> WORK TO BE COMPLETED
Copy each of the items below word for word, leaving the pictures out of your reply.
━━ RECORDS TO USE ━━
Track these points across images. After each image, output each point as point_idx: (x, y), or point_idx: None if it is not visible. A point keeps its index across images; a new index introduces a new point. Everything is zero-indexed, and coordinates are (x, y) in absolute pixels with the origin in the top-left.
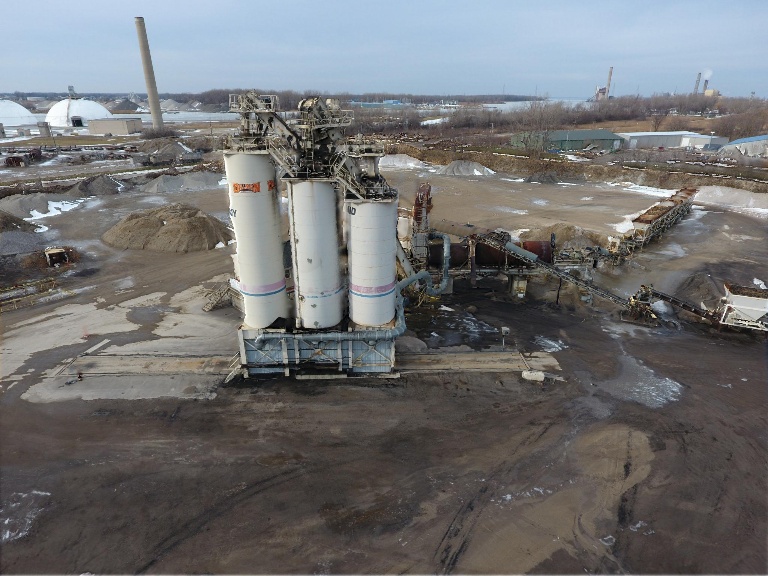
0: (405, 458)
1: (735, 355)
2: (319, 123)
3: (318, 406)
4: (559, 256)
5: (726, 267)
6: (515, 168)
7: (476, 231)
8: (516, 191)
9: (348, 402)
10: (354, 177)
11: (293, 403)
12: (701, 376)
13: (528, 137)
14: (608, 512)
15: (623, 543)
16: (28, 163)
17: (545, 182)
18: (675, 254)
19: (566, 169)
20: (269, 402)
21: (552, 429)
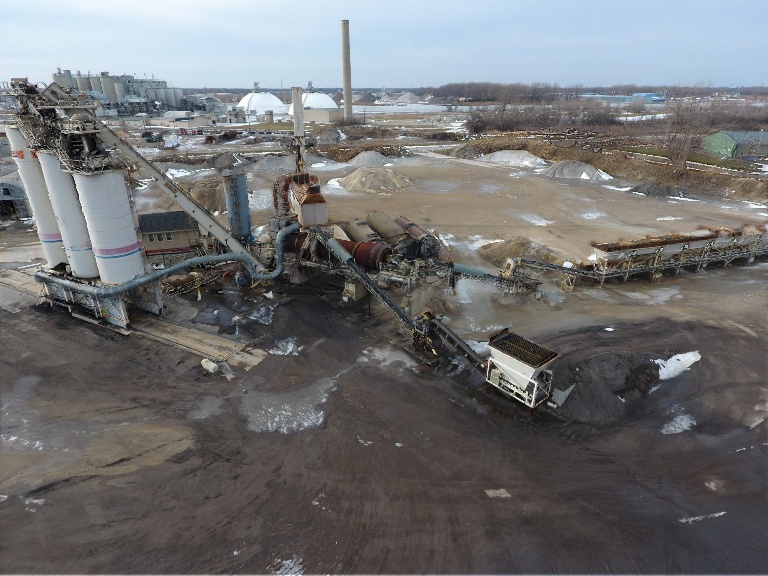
0: (21, 387)
1: (448, 419)
2: (42, 104)
3: (47, 336)
4: (385, 263)
5: (680, 328)
6: (642, 175)
7: (395, 230)
8: (590, 200)
9: (66, 340)
10: (65, 151)
11: (40, 330)
12: (359, 423)
13: (673, 137)
14: (39, 481)
15: (2, 505)
16: (218, 141)
17: (654, 194)
18: (645, 299)
19: (705, 181)
20: (32, 325)
21: (137, 409)
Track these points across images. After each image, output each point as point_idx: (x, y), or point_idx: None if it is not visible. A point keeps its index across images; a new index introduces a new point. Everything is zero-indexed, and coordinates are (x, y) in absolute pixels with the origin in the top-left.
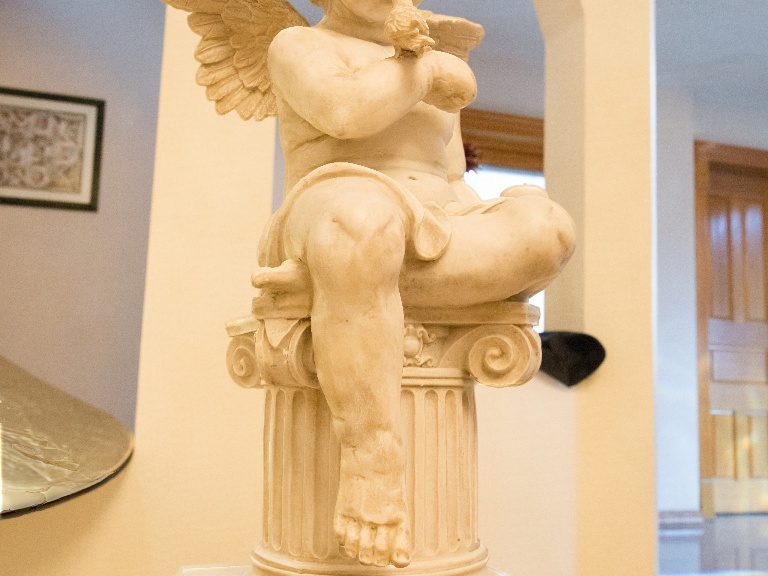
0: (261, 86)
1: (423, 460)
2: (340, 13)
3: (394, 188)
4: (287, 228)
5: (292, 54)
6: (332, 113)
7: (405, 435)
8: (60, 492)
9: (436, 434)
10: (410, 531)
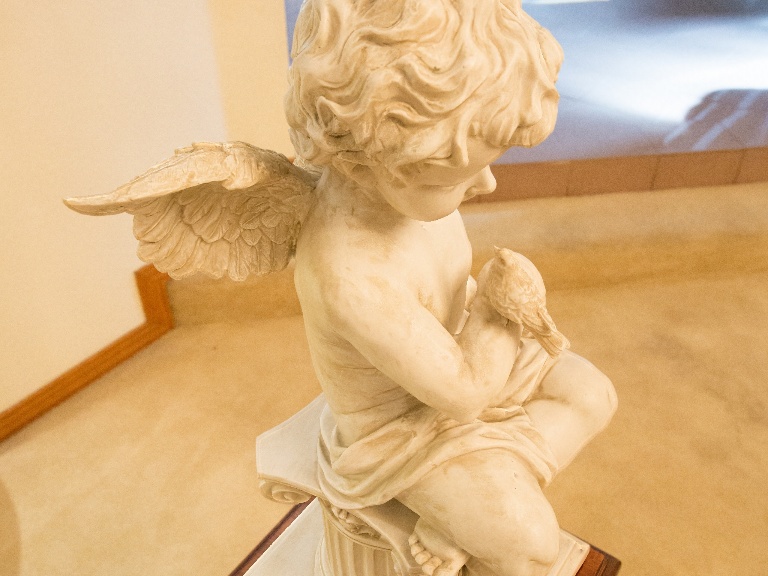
0: (227, 236)
1: None
2: (374, 199)
3: (520, 455)
4: (441, 523)
5: (386, 336)
6: (465, 416)
7: None
8: None
9: None
10: None
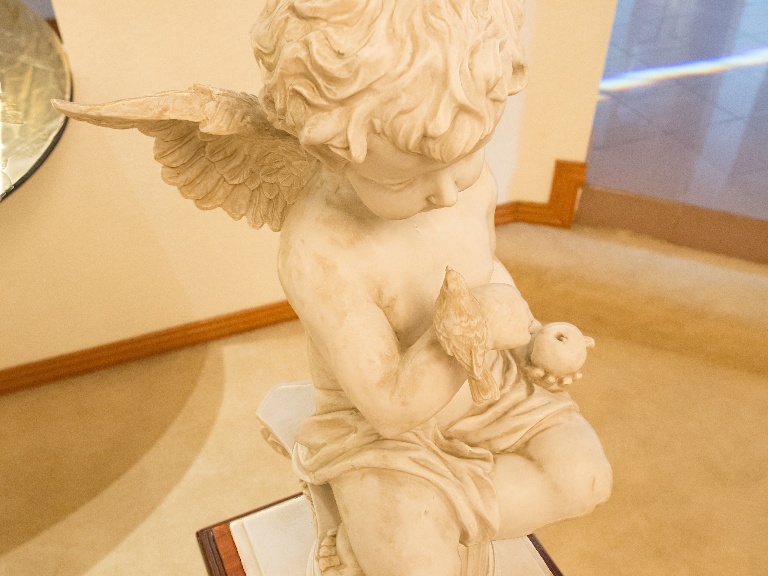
0: (248, 182)
1: None
2: None
3: (447, 496)
4: (344, 525)
5: (318, 318)
6: (380, 429)
7: None
8: (21, 166)
9: (466, 560)
10: None
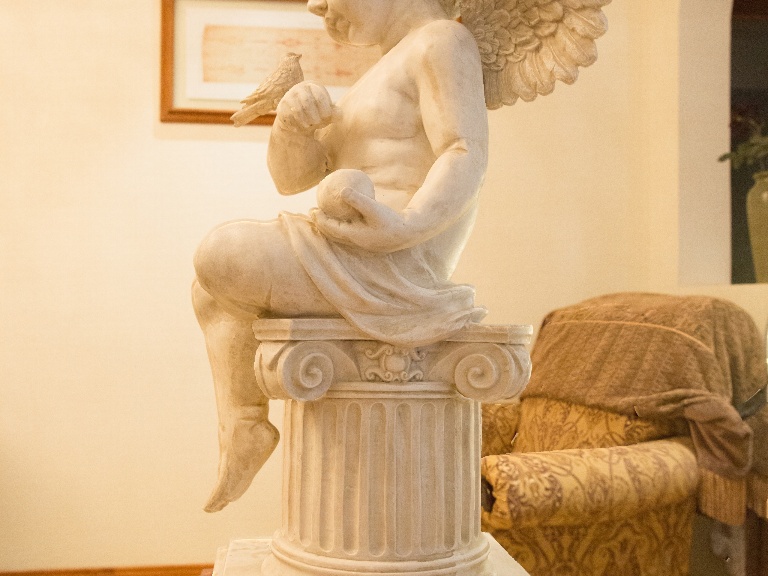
0: None
1: (283, 454)
2: None
3: None
4: None
5: None
6: None
7: (232, 425)
8: None
9: None
10: (215, 491)
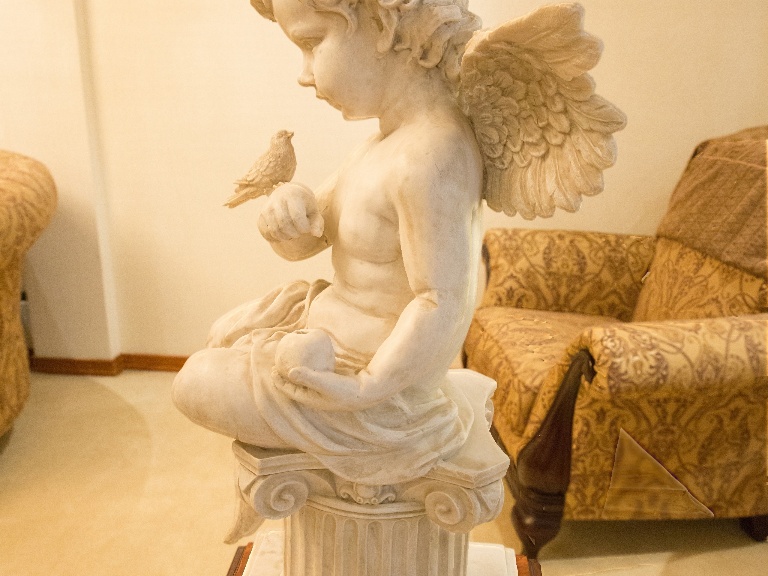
0: None
1: None
2: None
3: None
4: None
5: None
6: None
7: None
8: None
9: None
10: (231, 530)
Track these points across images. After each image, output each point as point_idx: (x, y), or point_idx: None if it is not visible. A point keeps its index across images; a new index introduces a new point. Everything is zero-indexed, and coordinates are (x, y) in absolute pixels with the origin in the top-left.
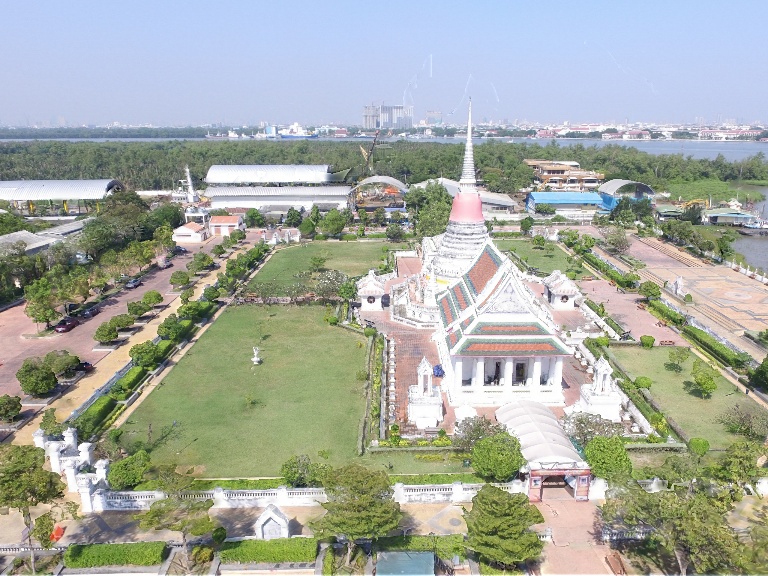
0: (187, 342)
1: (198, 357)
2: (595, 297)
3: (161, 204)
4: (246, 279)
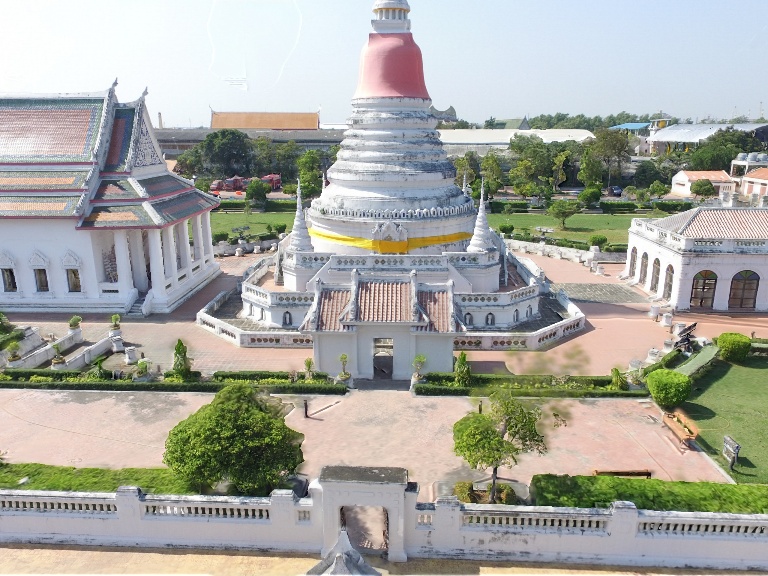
0: (261, 211)
1: (220, 215)
2: (391, 405)
3: (728, 146)
4: (499, 213)
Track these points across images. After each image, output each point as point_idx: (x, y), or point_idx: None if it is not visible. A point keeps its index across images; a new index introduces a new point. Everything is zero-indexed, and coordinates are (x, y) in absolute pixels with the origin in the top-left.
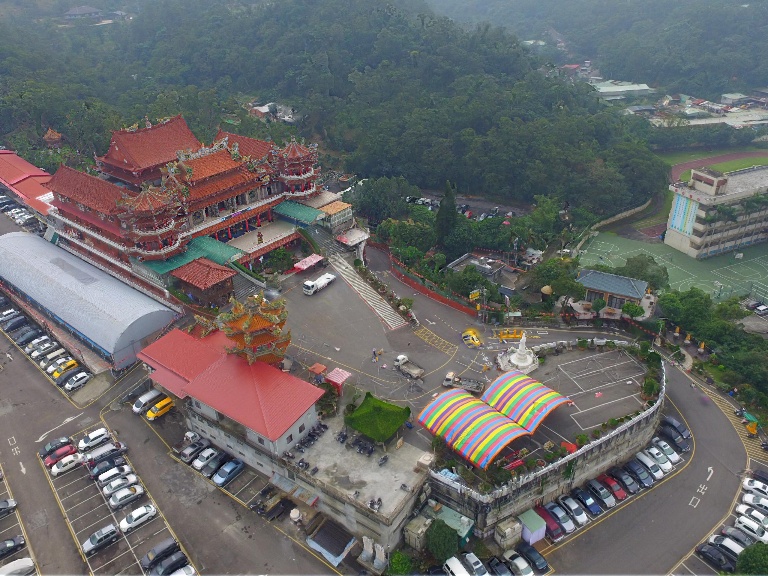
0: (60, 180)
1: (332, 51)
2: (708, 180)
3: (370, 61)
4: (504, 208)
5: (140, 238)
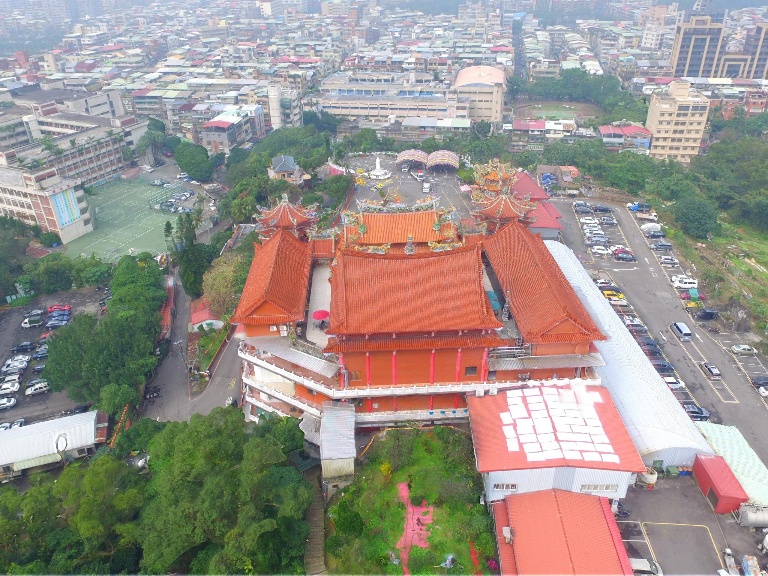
0: None
1: None
2: (50, 173)
3: None
4: (8, 327)
5: None
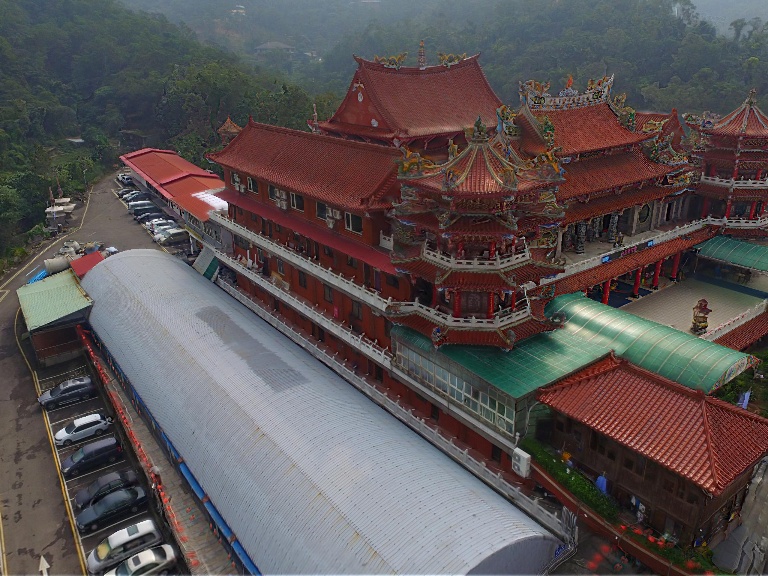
0: (243, 148)
1: (611, 60)
2: None
3: (660, 79)
4: None
5: (448, 276)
━━━
> THE RESULT
Track these points across images. After each image, output each point as point_idx: (x, y), or point_idx: None if it is not visible. A point keeps its index across images; a new index introduces a new point. Everything is zero-indexed, and coordinates are (x, y) in absolute pixels with the origin in the top-left.
0: (405, 458)
1: (735, 355)
2: (319, 123)
3: (318, 406)
4: (559, 256)
5: (726, 267)
6: (515, 168)
7: (476, 231)
8: (516, 191)
9: (348, 402)
10: (354, 177)
11: (293, 403)
12: (701, 376)
13: (528, 137)
14: (608, 512)
15: (623, 543)
16: (28, 163)
17: (545, 182)
18: (675, 254)
19: (566, 169)
20: (269, 402)
21: (552, 429)
0: (21, 387)
1: (448, 419)
2: (42, 104)
3: (47, 336)
4: (385, 263)
5: (680, 328)
6: (642, 175)
7: (395, 230)
8: (590, 200)
9: (66, 340)
10: (65, 151)
11: (40, 330)
12: (359, 423)
13: (673, 137)
14: (39, 481)
15: (2, 505)
16: (218, 141)
17: (654, 194)
18: (645, 299)
19: (705, 181)
20: (32, 325)
21: (137, 409)
Track these points across images. After each image, output each point as point_idx: (x, y), or point_idx: None if it is not visible. A point keeps its index across images; a new index introduces a new point. Everything is zero-indexed, and coordinates are (x, y) in absolute pixels with the origin in the top-left.
0: (261, 86)
1: (423, 460)
2: (340, 13)
3: (394, 188)
4: (287, 228)
5: (292, 54)
6: (332, 113)
7: (405, 435)
8: (60, 492)
9: (436, 434)
10: (410, 531)
0: (227, 236)
1: None
2: (374, 199)
3: (520, 455)
4: (441, 523)
5: (386, 336)
6: (465, 416)
7: None
8: None
9: None
10: None
0: (248, 182)
1: None
2: None
3: (447, 496)
4: (344, 525)
5: (318, 318)
6: (380, 429)
7: None
8: (21, 166)
9: (466, 560)
10: None
0: None
1: (283, 454)
2: None
3: None
4: None
5: None
6: None
7: (232, 425)
8: None
9: None
10: (215, 491)
0: None
1: None
2: None
3: None
4: None
5: None
6: None
7: None
8: None
9: None
10: (231, 530)
Track these points across images. After each image, output each point as point_idx: (x, y), or point_idx: None if it is not visible. A point keeps its index across images; a new index introduces a new point. Everything is zero-indexed, and coordinates are (x, y) in absolute pixels with the origin in the top-left.
0: (187, 342)
1: (198, 357)
2: (595, 297)
3: (161, 204)
4: (246, 279)
0: (261, 211)
1: (220, 215)
2: (391, 405)
3: (728, 146)
4: (499, 213)
Track these points across images. After each image, output each point as point_idx: (x, y), or point_idx: None if it is not visible. A point keeps its index across images; a new index introduces a new point. Everything is zero-indexed, and coordinates are (x, y) in absolute pixels with the origin in the top-left.
0: (60, 180)
1: (332, 51)
2: (708, 180)
3: (370, 61)
4: (504, 208)
5: (140, 238)
0: None
1: None
2: (50, 173)
3: None
4: (8, 327)
5: None
0: (243, 148)
1: (611, 60)
2: None
3: (660, 79)
4: None
5: (448, 276)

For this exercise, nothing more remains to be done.